You can configure an input_plio/output_plio object to
make external stream connections that cross the AI Engine to the PL boundary. This occurs when a hardware platform
is designed separately and the PL blocks are already instantiated inside the
platform. This hardware design is exported from the Vivado tools as a package XSA and you must specify it when creating a
new project in the AMD Vitis™
tools using that
platform. The XSA contains a logical architecture interface specification that
identifies which AI Engine I/O ports the
platform supports. The following is an example interface specification containing
stream ports (looking from the AI Engine
perspective).
| AI Engine Port | Annotation | Type | Direction | Data Width | Clock Frequency (MHz) |
|---|---|---|---|---|---|
| S00_AXIS | Weight0 | stream | slave | 32 | 300 |
| S01_AXIS | Datain0 | stream | slave | 32 | 300 |
| M00_AXIS | Dataout0 | stream | master | 32 | 300 |
This interface specification describes how the platform
exports two stream input ports (slave port on the AI Engine array interface) and one stream output port (master port
on the AI Engine array interface). An input_plio/output_plio attribute specification to represents and connects these
interface ports to their respective destination or source kernel ports in data flow
graph.
The following example shows how the input_plio/output_plio attributes shown in the previous table can be used in a
program to read input data from a file or write output data to a file. The width and
frequency of the input_plio/output_plio port are also provided in the PLIO
constructor.
adf::input_plio wts = adf::input_plio::create("Weight0", adf::plio_32_bits, "inputwts.txt", 300);
adf::input_plio din = adf::input_plio::create("Datain0", adf::plio_32_bits, "din.txt", 300);
adf::output_plio out = adf::output_plio::create("Dataout0", adf::plio_32_bits, "dout.txt", 300);
When simulated, the input weights and data are read from the two supplied files and the output data is produced in the designated output file in a streaming manner.

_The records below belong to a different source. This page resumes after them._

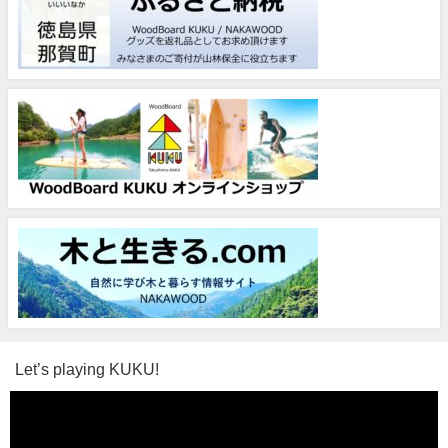
Let’s playing KUKU!
動
画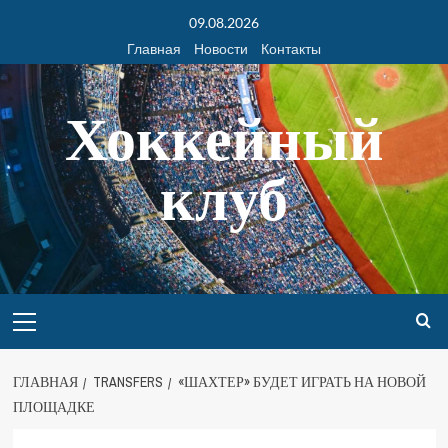
09.08.2026
Главная
Новости
Контакты
Хоккейный
клуб
ГЛАВНАЯ
TRANSFERS
«ШАХТЕР» БУДЕТ ИГРАТЬ НА НОВОЙ
ПЛОЩАДКЕ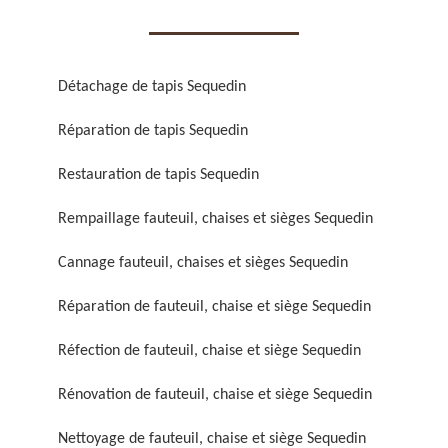
Détachage de tapis Sequedin
Réparation de tapis Sequedin
Réparation de fauteuil,
Réfection de fauteuil,
Restauration de tapis Sequedin
chaise et siège 59
chaise et siège 59
Rempaillage fauteuil, chaises et sièges Sequedin
Cannage fauteuil, chaises et sièges Sequedin
Réparation de fauteuil, chaise et siège Sequedin
Réfection de fauteuil, chaise et siège Sequedin
Rénovation de fauteuil, chaise et siège Sequedin
Rénovation de fauteuil,
Nettoyage de fauteuil,
chaise et siège 59
chaise et siège 59
Nettoyage de fauteuil, chaise et siège Sequedin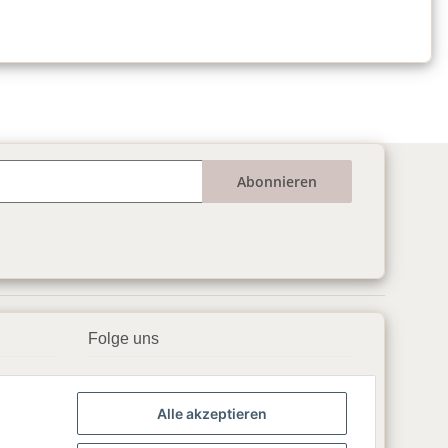
Abonnieren
Folge uns
▶️ YouTube
Alle akzeptieren
📘 Facebook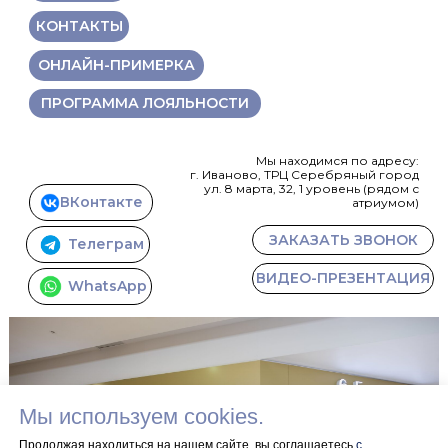
КОНТАКТЫ
ОНЛАЙН-ПРИМЕРКА
ПРОГРАММА ЛОЯЛЬНОСТИ
Мы находимся по адресу:
г. Иваново, ТРЦ Серебряный город
ул. 8 марта, 32, 1 уровень (рядом с
ВКонтакте
атриумом)
ЗАКАЗАТЬ ЗВОНОК
Телеграм
ВИДЕО-ПРЕЗЕНТАЦИЯ
WhatsApp
Мы используем cookies.
Продолжая находиться на нашем сайте, вы соглашаетесь
с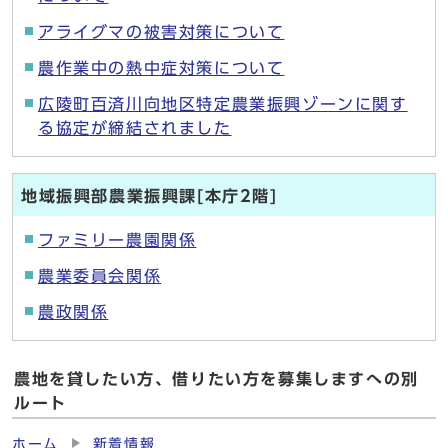
アライグマの被害対策について
農作業中の熱中症対策について
広陵町百済川向地区特定農業振興ゾーンに関す
る協定が締結されました
地域振興部農業振興課[本庁2階]
ファミリー農園関係
農業委員会関係
農政関係
農地を貸したい方、借りたい方を募集しますへの別
ルート
ホーム
新着情報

When a hardware platform is exported, all the AI Engine to PL stream connections are already routed to specific physical channels from the PL side.
Wide Stream Data Path PLIO
Typically, the AI Engine array runs at a
higher clock frequency than the internal programmable logic. The --pl-freqoption can be set to specify the frequency at
which the PL blocks are expected to run. To balance the throughput between AI Engine and internal programmable logic, it is
possible to design the PL blocks for a wider stream data path (64-bit, 128-bit),
which is then sequentialized automatically into a 32-bit stream on the AI Engine stream network at the AI Engine to PL interface crossing.
The following example shows how wide stream input_plio/output_plio attributes
can be used in a program to read input data from a file or write output data to a
file.
adf::output_plio pl_out = adf::output_plio::create("TestLogicalNameOut", adf::plio_128_bits, "data/output.txt");
adf::input_plio pl_in = adf::input_plio::create("TestLogicalNameIn", adf::plio_128_bits, "data/input.txt");
...
adf::connect(pl_in.out[0], kernel_first.in[0]);
adf::connect(kernel_last.out[0], pl_out.in[0]);
In the previous example, two 128-bit PLIO attributes is declared: one
for input and one for output. The input_plio and
output_plio are then hooked up to the graph in
the usual way. Data files specified in the input_plio/output_plio attributes
are then automatically opened for reading the input or writing the output
respectively.
When simulating input_plio/output_plio with data files, organize the data to
accommodate both the width of the PL block and the data type of the connecting port
on the AI Engine block. For example, organize
a data file representing a 32-bit PL interface to an AI Engine kernel expecting int16 as two columns per row, where each column
represents a 16-bit value. As another example, organize a data file representing
64-bit PL interface to an AI Engine kernel expecting cint16 as four columns per row, where each column represents a 16-bit
real or imaginary value. The same 64-bit PL interface feeding an AI Engine kernel with
int32 port needs to organize the data as two
columns per row of 32-bit real values. The following examples show the format of the
input file for the previously mentioned scenarios.
64-bit PL interface feeding AI Engine kernel expecting cint16
input file:
0 0 0 0
1 1 1 1
2 2 2 2
64-bit PL interface feeding AI Engine kernel expecting int32
input file:
0 0
1 1
2 2
With these wide PLIO attribute specifications, the AI Engine compiler generates the AI Engine array interface configuration. It converts a 64-bit or 128-bit data into a sequence of 32-bit words. The AXI4-Stream protocol used by all PL IP blocks ensures that partial data can be sent on a wider data path. This includes the appropriate strobe signals describing which words are valid.